A direct excerpt from Atul Gawande’s Being Mortal, the subject of yesterday’s post:
In the end, people don't view their life as merely the average of all its moments—which, after all, is mostly nothing much plus some sleep. For human beings, life is meaningful because it is a story. A story has a sense of a whole, and its arc is determined by the significant moments, the ones where something happens. Measurements of people's minute-by-minute levels of pleasure and pain miss this fundamental aspect of human existence. A seemingly happy life maybe empty. A seemingly difficult life may be devoted to a great cause. We have purposes larger than ourselves.

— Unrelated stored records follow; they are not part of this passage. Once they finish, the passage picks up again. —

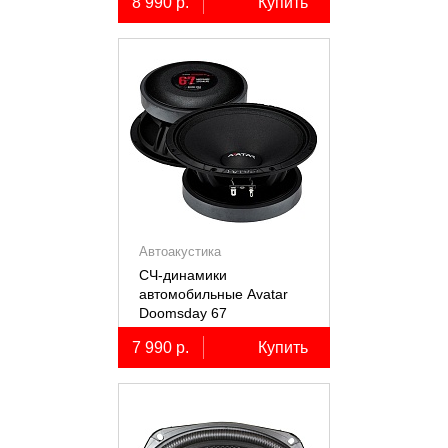
8 990 р.
Купить
Автоакустика
СЧ-динамики
автомобильные Avatar
Doomsday 67
7 990 р.
Купить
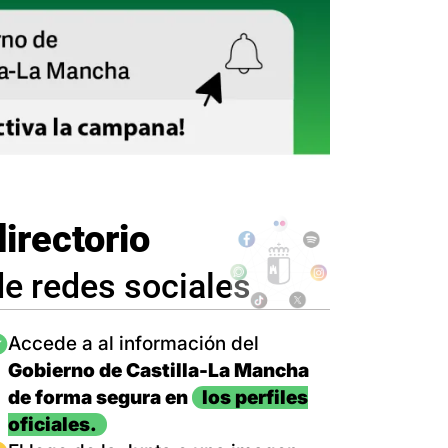
directorio
de redes sociales
magen
Accede a al información del
Gobierno de Castilla-La Mancha
de forma segura en
los perfiles
oficiales.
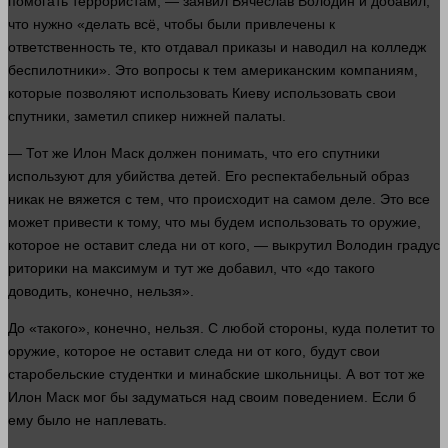
помогать террористам, — заявил Вячеслав Володин и добавил,
что
нужно
«
делать
всё, чтобы были привлечены к
ответственность те, кто отдавал приказы и наводил на колледж
беспилотники». Это вопросы к тем американским компаниям,
которые позволяют использовать Киеву использовать свои
спутники, заметил спикер нижней палаты.
— Тот же Илон Маск
должен
понимать, что его спутники
используют для
убийства
детей
. Его респектабельный образ
никак не вяжется с тем, что происходит на самом деле. Это все
может привести к тому, что мы будем использовать то
оружие
,
которое не оставит следа ни от кого, — выкрутил Володин градус
риторики на максимум и тут же добавил, что «до такого
доводить, конечно,
нельзя
».
До «такого», конечно,
нельзя
. С любой
стороны
, куда полетит то
оружие
, которое не оставит следа ни от кого, будут свои
старобельские студентки и минабские школьницы. А вот тот же
Илон Маск
мог
бы задуматься над своим поведением. Если б
ему было не наплевать.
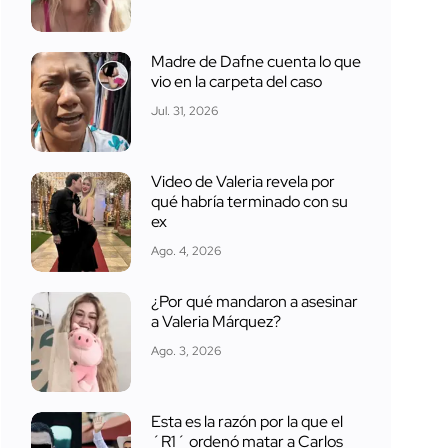
Madre de Dafne cuenta lo que
vio en la carpeta del caso
Jul. 31, 2026
Video de Valeria revela por
qué habría terminado con su
ex
Ago. 4, 2026
¿Por qué mandaron a asesinar
a Valeria Márquez?
Ago. 3, 2026
Esta es la razón por la que el
´R1´ ordenó matar a Carlos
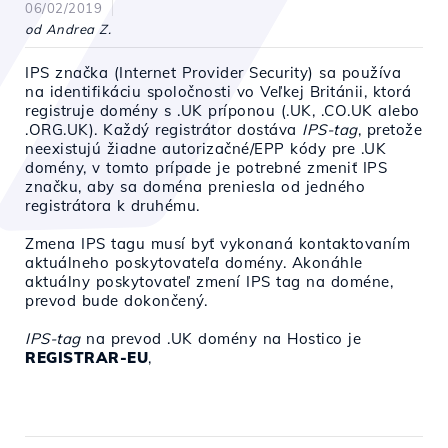
06/02/2019
od Andrea Z.
IPS značka (Internet Provider Security) sa používa
na identifikáciu spoločnosti vo Veľkej Británii, ktorá
registruje domény s .UK príponou (.UK, .CO.UK alebo
.ORG.UK)
. Každý registrátor dostáva
IPS-tag
, pretože
neexistujú žiadne autorizačné/EPP kódy pre .UK
domény, v tomto prípade je potrebné zmeniť IPS
značku, aby sa doména preniesla od jedného
registrátora k druhému.
Zmena IPS tagu musí byť vykonaná kontaktovaním
aktuálneho poskytovateľa domény. Akonáhle
aktuálny poskytovateľ zmení IPS tag na doméne,
prevod bude dokončený.
IPS-tag
na prevod .UK domény na Hostico je
REGISTRAR-EU
,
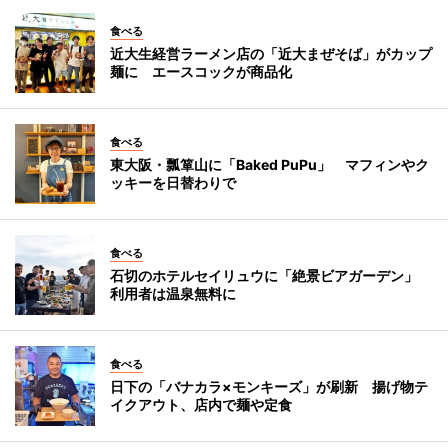
食べる
近大生経営ラーメン店の「近大まぜそば」がカップ
麺に エースコックが商品化
食べる
東大阪・瓢箪山に「Baked PuPu」 マフィンやク
ッキーを日替わりで
食べる
石切のホテルセイリュウに「絶景ビアガーデン」
利用者は温泉無料に
食べる
日下の「バナカラ×モンキーズ」が刷新 揚げ物テ
イクアウト、店内で麺や定食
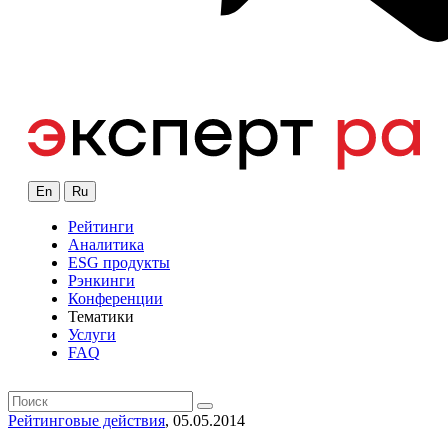
En
Ru
Рейтинги
Аналитика
ESG продукты
Рэнкинги
Конференции
Тематики
Услуги
FAQ
Рейтинговые действия
, 05.05.2014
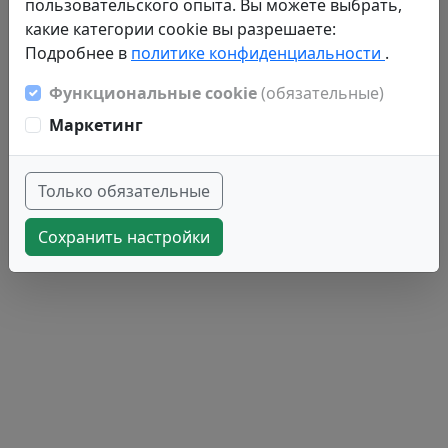
пользовательского опыта. Вы можете выбрать,
какие категории cookie вы разрешаете:
Подробнее в
политике конфиденциальности
.
Функциональные cookie
(обязательные)
Маркетинг
Только обязательные
Сохранить настройки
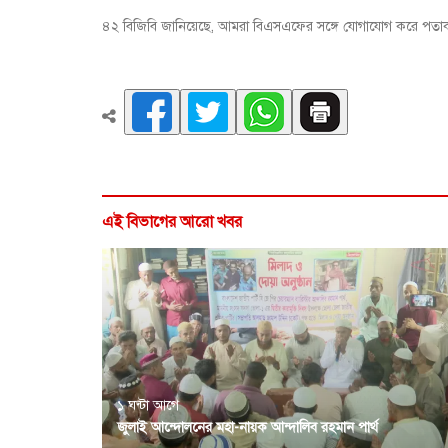
৪২ বিজিবি জানিয়েছে, আমরা বিএসএফের সঙ্গে যোগাযোগ করে পতাকা বৈ
এই বিভাগের আরো খবর
১ ঘন্টা আগে
জুলাই আন্দোলনের মহা-নায়ক আন্দালিব রহমান পার্থ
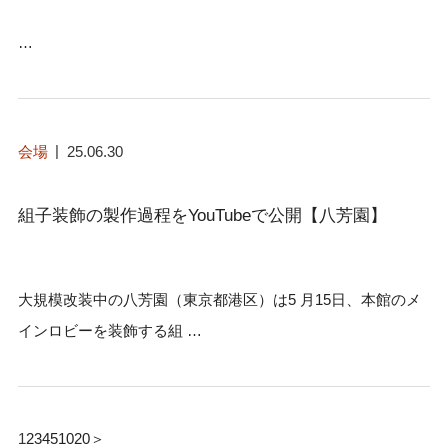
…
会場
25.06.30
組子装飾の製作過程をYouTubeで公開【八芳園】
大規模改装中の八芳園（東京都港区）は5 月15日、本館のメ
インロビーを装飾する組 …
1
2
3
4
5
10
20
＞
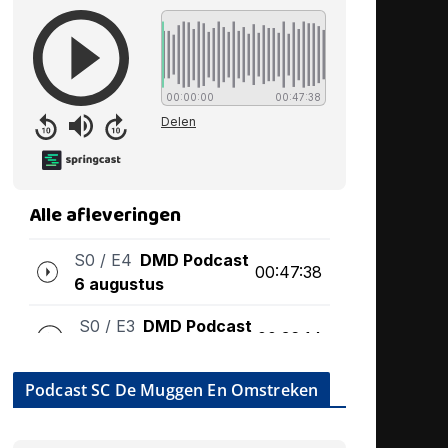
Podcast SC De Muggen En Omstreken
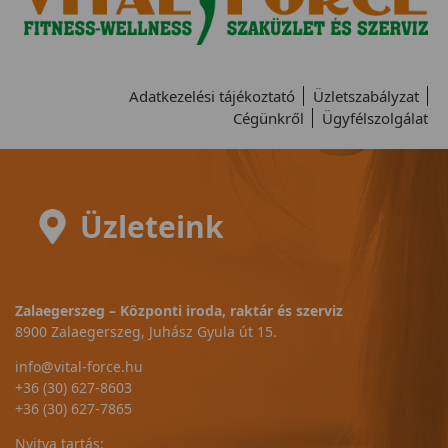
Adatkezelési tájékoztató
Üzletszabályzat
Cégünkről
Ügyfélszolgálat
Üzleteink
Zalaegerszeg – Központi iroda, raktár és szerviz
8900 Zalaegerszeg, Juhász Gyula út 15.
info@vital-force.hu
+36 (30) 627-8603
+36 (30) 627-7865
Nyitva tartás:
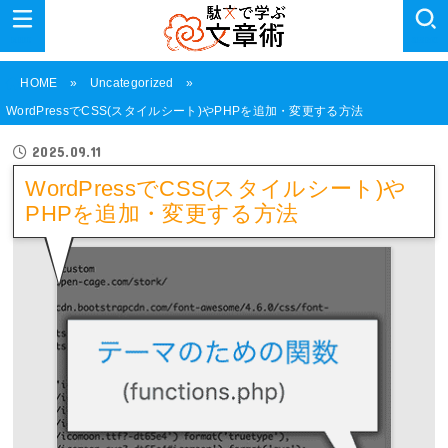
MENU
SEARCH
HOME
Uncategorized
WordPressでCSS(スタイルシート)やPHPを追加・変更する方法
2025.09.11
WordPressでCSS(スタイルシート)や
PHPを追加・変更する方法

I don’t know if I agree with Gawande — I’ve always been sympathetic to hedonistic accounts of welfare, which see a good life as nothing more than a sum of positive moments, subtracted by the negative ones. After all, is a life in service of a great cause meaningful if there is no recognition of this fact? And what is recognition of this fact, if not in the form of moments of our lives?
But I do think Gawande’s point is a strong counterargument against naive hedonism, which see something like pleasure, or the absence of immediate pain, as all that matters. There is, in my view, a far greater diversity of positive experiences out there, including those that aren’t pleasurable per se — difficult projects, type 2 fun, acts of service, and so on.